O Manchester United propôs-se a ir a jogo com dois centrais (Lindelof e Smalling) e dois laterais (Valencia e Darmian), mas na primeira parte apareceu no terreno de jogo com uma linha de cinco defesas que tentava cobrir todas as ameaças ofensivas do Real Madrid. Darmian era, muitas vezes, puxado para dentro, tendo em conta a capacidade do Real de colocar a maioria dos seus jogadores do lado da bola, com Lingard (ou Pogba) a fecharem o corredor esquerdo onde Marcelo aparecia a dar largura.

A análise aos dados estatísticos de posicionamento demonstram que Darmian não foi um lateral, raramente cumprindo a exigência de abrir e dar profundidade na faixa, mas também não foi um central, acabando por se posicionar a meio caminho entre as duas posições. O Manchester United, numa opção forçada pelo jogar do Real Madrid, precisou de esquecer os nomes dos lugares para encontrar os lugares onde se defender dos Merengues.

Esta assimetria é, no entanto, cada vez mais observável nas equipas de futebol. Ao contrário dos que os esquemas de jogo nos sugerem com o 4-3-3 ou o 3-5-2, as equipas não tendem a essa organização perfeita e equilibrada no rectângulo de jogo. Na verdade, jogadores de diferentes características dão diferentes respostas e exigem preocupações consequentes, conforme estejam a defender ou a atacar. Como um organismo vivo, a equipa de futebol adapta-se ao seu habitat e às contrariedades por este sugeridas.

Não é o esquema que está mal, apenas deixou de ser capaz de dar resposta às exigências da realidade.
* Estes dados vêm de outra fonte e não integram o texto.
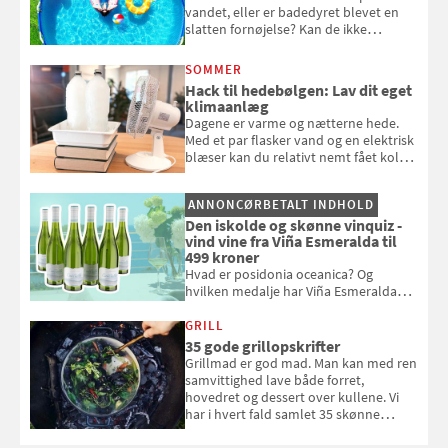
vandet, eller er badedyret blevet en
slatten fornøjelse? Kan de ikke
repareres, skal du være særligt
opmærksom, når du smider
SOMMER
badebassinet eller et badedyr ud
Hack til hedebølgen: Lav dit eget
klimaanlæg
Dagene er varme og nætterne hede.
Med et par flasker vand og en elektrisk
blæser kan du relativt nemt fået koldt
pust, når der er varmt ude og inde. Klik
og se, hvordan du gør
ANNONCØRBETALT INDHOLD
Den iskolde og skønne vinquiz -
vind vine fra Viña Esmeralda til
499 kroner
Hvad er posidonia oceanica? Og
hvilken medalje har Viña Esmeralda
White fået ved Mundus vini i 2026? Gæt
med i Samvirkes skønne vinquiz, hvor
GRILL
du kan vinde 6 flasker vin fra Viña
35 gode grillopskrifter
Esmeralda. Konkurrencen slutter 1.
Grillmad er god mad. Man kan med ren
september 2026.
samvittighed lave både forret,
hovedret og dessert over kullene. Vi
har i hvert fald samlet 35 skønne
forslag til en sommeraften i grillens
tegn.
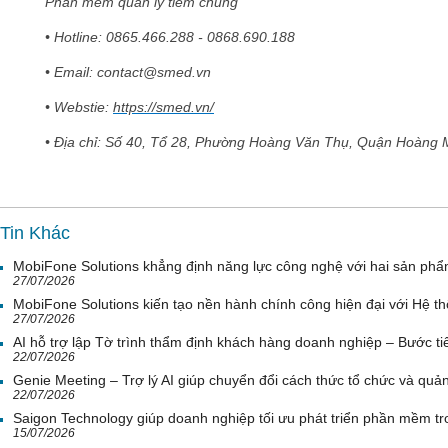
Phần mềm quản lý tiêm chủng
• Hotline: 0865.466.288 - 0868.690.188
• Email: contact@smed.vn
• Webstie:
https://smed.vn/
• Địa chỉ: Số 40, Tổ 28, Phường Hoàng Văn Thụ, Quận Hoàng M
Tin Khác
MobiFone Solutions khẳng định năng lực công nghệ với hai sản phẩ
27/07/2026
MobiFone Solutions kiến tạo nền hành chính công hiện đại với Hệ th
27/07/2026
AI hỗ trợ lập Tờ trình thẩm định khách hàng doanh nghiệp – Bước tiế
22/07/2026
Genie Meeting – Trợ lý AI giúp chuyển đổi cách thức tổ chức và quản 
22/07/2026
Saigon Technology giúp doanh nghiệp tối ưu phát triển phần mềm tr
15/07/2026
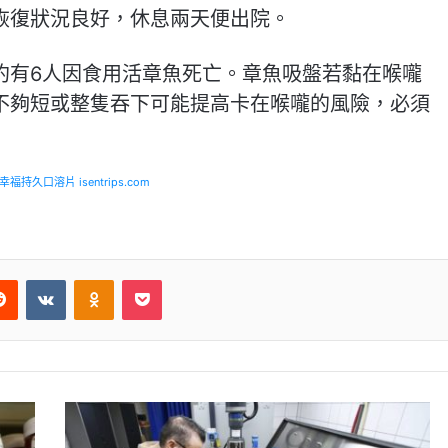
恢復狀況良好，休息兩天便出院。
約有6人因食用活章魚死亡。章魚吸盤若黏在喉嚨
不夠短或整隻吞下可能提高卡在喉嚨的風險，必須
福持久口溶片 isentrips.com
Reddit
VKontakte
Odnoklassniki
Pocket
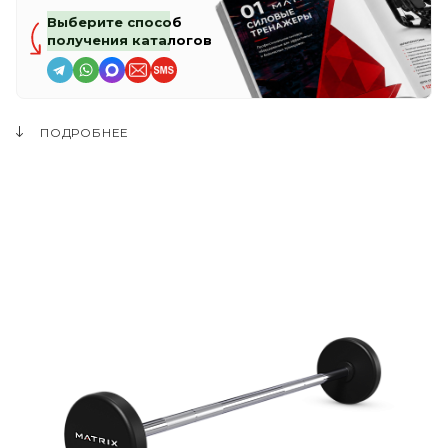
Выберите способ
получения каталогов
ПОДРОБНЕЕ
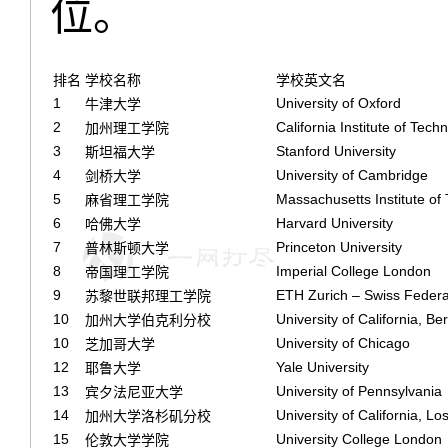
位。
排名
学校名称
学校英文名
1
University of Oxford
牛津大学
2
California Institute of Tech
加州理工学院
3
Stanford University
斯坦福大学
4
University of Cambridge
剑桥大学
5
Massachusetts Institute of
麻省理工学院
6
Harvard University
哈佛大学
7
Princeton University
普林斯顿大学
8
Imperial College London
帝国理工学院
9
ETH Zurich – Swiss Federal
苏黎世联邦理工学院
10
University of California, Be
加州大学伯克利分校
10
University of Chicago
芝加哥大学
12
Yale University
耶鲁大学
13
University of Pennsylvania
宾夕法尼亚大学
14
University of California, Lo
加州大学洛杉矶分校
15
University College London
伦敦大学学院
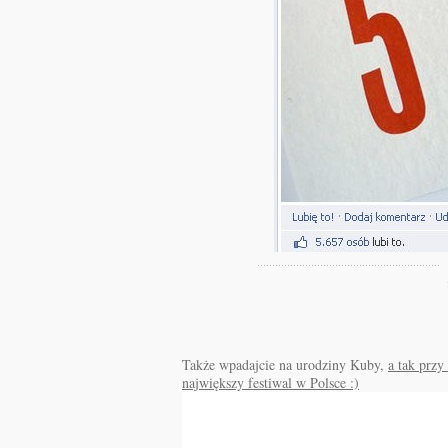
Także wpadajcie na urodziny Kuby,
a tak przy
największy festiwal w Polsce :)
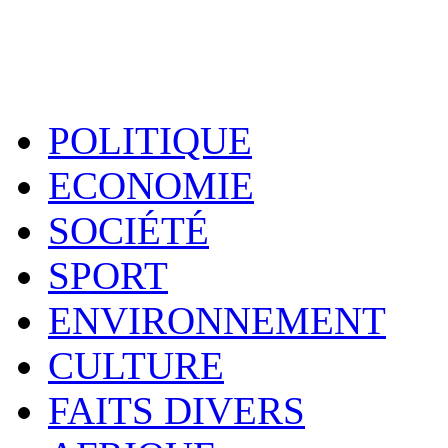
POLITIQUE
ECONOMIE
SOCIÉTÉ
SPORT
ENVIRONNEMENT
CULTURE
FAITS DIVERS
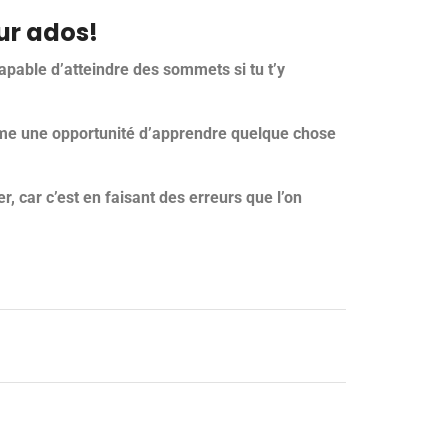
ur ados!
apable d’atteindre des sommets si tu t’y
me une opportunité d’apprendre quelque chose
r, car c’est en faisant des erreurs que l’on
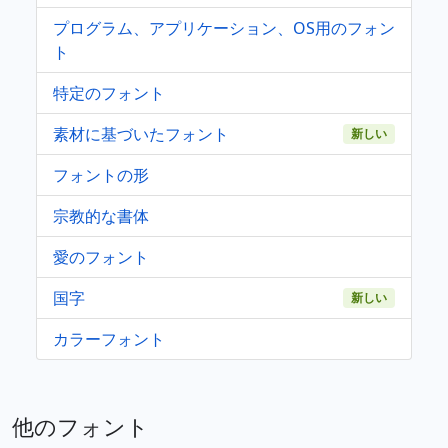
プログラム、アプリケーション、OS用のフォン
ト
特定のフォント
素材に基づいたフォント
新しい
フォントの形
宗教的な書体
愛のフォント
国字
新しい
カラーフォント
他のフォント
É este conceito de realidade em transformação que temos que aceitar e compreender para poder acompanhar aquilo que acontece no jogo ao mais alto nível. José Mourinho esperava que Zinedine Zidane abdicasse do seu jogo para se encontrar, com ele, num território mais controlado. Mas para o treinador francês, o ambiente onde se vive é já este, de uma complexificação das dinâmicas ao ponto de podermos encontrar as posições médias de metade da equipa num raio de onze metros.

A assimetria corresponde, então, à evolução da ideia de jogo acima do esquemático, do controlado, do xadrezístico. Já não precisamos de viajar para o futuro. Só temos mesmo que nos adaptar às exigências do presente. O próximo esquema ou é assimétrico ou não servirá para explicar nada do que acontece no jogo.